Supply Chain Efficiences In Action: How GroupM And Index Exchange Saved $2M

Business and technology concept.

The digital advertising supply chain has been under scrutiny of late.

A report from the Incorporated Society of British Advertisers (ISBA) and  PwC last year found that publishers receive just 51 per cent of all programmatic ad spend – with 15 per cent of spend going to an ‘unknown delta’.

Closer to home, the ACCC has found that fees for ad tech services make up 28 per cent of advertiser expenditure on display advertising, as part of its inquiry into the Australian digital advertising ecosystem.

“There is a real lack of competition, choice and transparency in this industry. These issues add to the cost of advertising for businesses, which will ultimately impact the prices paid by consumers,” said ACCC chair Rod Sims on the findings.

Such studies have prompted calls for improvements to be made not just around transparency, but also when it comes to improving the overall efficiency of the ad tech supply chain.

The Australian Association of National Advertisers AANA and Method Media Intelligence (MMI) recently called for improvements to data portability and data separation mechanisms as a way to improve the supply chain.

Last year, GroupM and Index Exchange launched a partnership with the aim of reducing supply chain costs.

The partnership was launched on the back of Index Exchange’s new Exchange Fee Reduction (XFR) program, which was launched last year as a way for large buyers to drive down the fee received on each transaction, with the savings then passed on to clients. These savings are then immediately reinvested into active campaigns.

Bigger media agencies are therefore able to leverage their buying power and maximise savings.

“Essentially, the more GroupM spends with Index Exchange, the less fees we take. The buyer’s net bid increases, and buyers win more of the impressions they are trying to get,” Index Exchange SVP Buyer Development Evan Krauss told B&T.

The initiative has so far saved over $US1.5 million ($2 million) in supply chain costs for GroupM’s clients – savings that were able to be reinvested into active campaigns.

For GroupM, the partnership has been about showing clients that the ad tech supply chain can be transparent.

“Transparency and ROI are the biggest concerns addressed by clients. The aim of the partnership is to lift the veil on the inner workings of the supply chain, allowing media buyers to find the most efficient, effective and transparent path to programmatic supply,” said GroupM Managing Partner for Global Programmatic Investment Axel Jonuschies.

Brands and data

While most of the savings have come through the introduction of the XFR program, improvements to data access have also allowed GroupM to help its clients better target relevant customers, explained Krauss.

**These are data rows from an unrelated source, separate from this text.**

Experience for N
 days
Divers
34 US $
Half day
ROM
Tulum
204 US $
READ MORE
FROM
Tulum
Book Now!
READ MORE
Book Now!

“Via the partnership, an increased number of brands have been able to leverage Index Exchange’s Matched Audiences Identity solution to target their people-based audiences,” he said.

“We can do this by matching brand’s target users via hashed email addresses and match them with publisher data facilitated by graph vendors like LiveRamp.”

This data matching offers the ability for publishers to save in the longterm.

“The difference with this solution is that the match is done on the publisher’s page first before the impression is sold so that it reaches the right audience and increases win rates. These efforts are made to ensure GroupM is prepared for a cookie-less future,” Krauss said.